*SOURCE TEXT*.

+++

Those of you who also read Shelby's blog already knew this news a while ago (and have been updated since then), but I don't think I've confronted it in my own blog until now, mainly because I've been having some very mixed feelings. We'll be re-patriating ourselves back to the States very soon now -- at the end of this month! Shelby goes back on Monday (just three days!), and I stay behind for a little bit longer to clean up the apartment, tie up loose ends at work, and tell the authorities we've left before I fly out next Friday morning (just a week!)
So, for those of you who recently added my blog to your lists of links to expats blogging abroad, you'll have to tear me off again in a week. Sorry about that ...
If you remember, our decision to stay in Hamburg came down to two things: money (six months' back taxes!) and homesickness. The "money" part mostly worked itself out; the company looked under the couch cushions and raided various funds to come up with enough money that our tax bite would have been significantly reduced. Still, we would have had to make a noticeable -- probably about 3,000 Euro, possibly more -- lump-sum payment out of our own pockets, and when we're focused on buying a house after we get back to the States, paying big money to continue working didn't make much sense.
The homesickness was a bigger hurdle. Shelby went back to San Francisco in June to attend a friend's wedding; before she left, we'd provisionally agreed to stay in Hamburg, and we were both looking at her trip as an 'America break' -- a chance to relax, speak nothing but English, and come back recharged and refreshed for the next six months. Instead, she came back massively homesick, ready to cut and run back to the States as soon as possible.

+++

*DATA EXCERPT*.
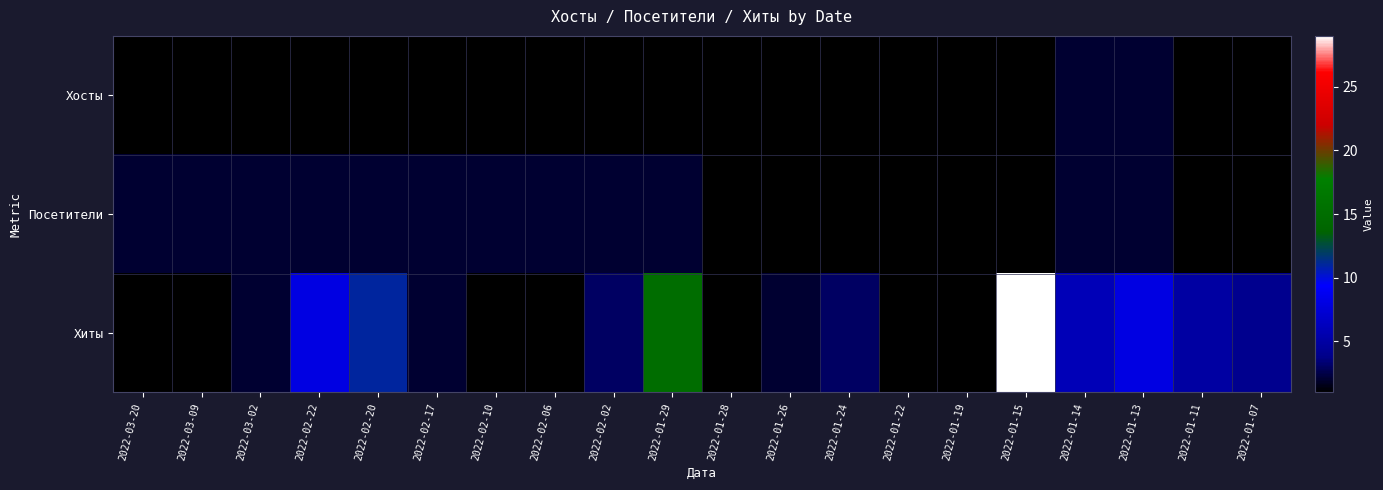

At which category is the sum across all series the highest?

2022-01-15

+++

*APPLY WHAT YOU READ*.
1. In the blog post about leaving Hamburg, why did Shelby go back to San Francisco in June?
2. Carry on the blog post about leaving Hamburg from where it stops.

*ANSWERS TO THE TASKS*.
1. To attend a friend's wedding.

2.
I certainly can't blame her. I'd like to stay in Hamburg for longer -- but of course, I've got a much better handle on the language and a job, something that provides me with guaranteed socialization and something to focus on every weekday. The question of how the "trailing spouse" is supposed to keep occupied and feel meaningful is a big topic in expat literature; I'd say that we did as poor a job of planning for it as most expat couples. The "isn't this new" feeling rubs off in a few months; you can't be a sightseeing tourist forever, and the feeling of endless leisure gets tiresome. When I first came to Hamburg in 2000, my language classes gave me something else to concentrate on and a good supply of friends my age to pal around with; Shelby's classes seemed mostly to be populated by frazzled businessmen, burned out at the end of the day, and middle-Eastern housewives who were expected to go straight home and not talk with anyone except for the teacher. (Why go to a language class if you're not supposed to socialize? So that you can be a better grocery shopper, I guess ...)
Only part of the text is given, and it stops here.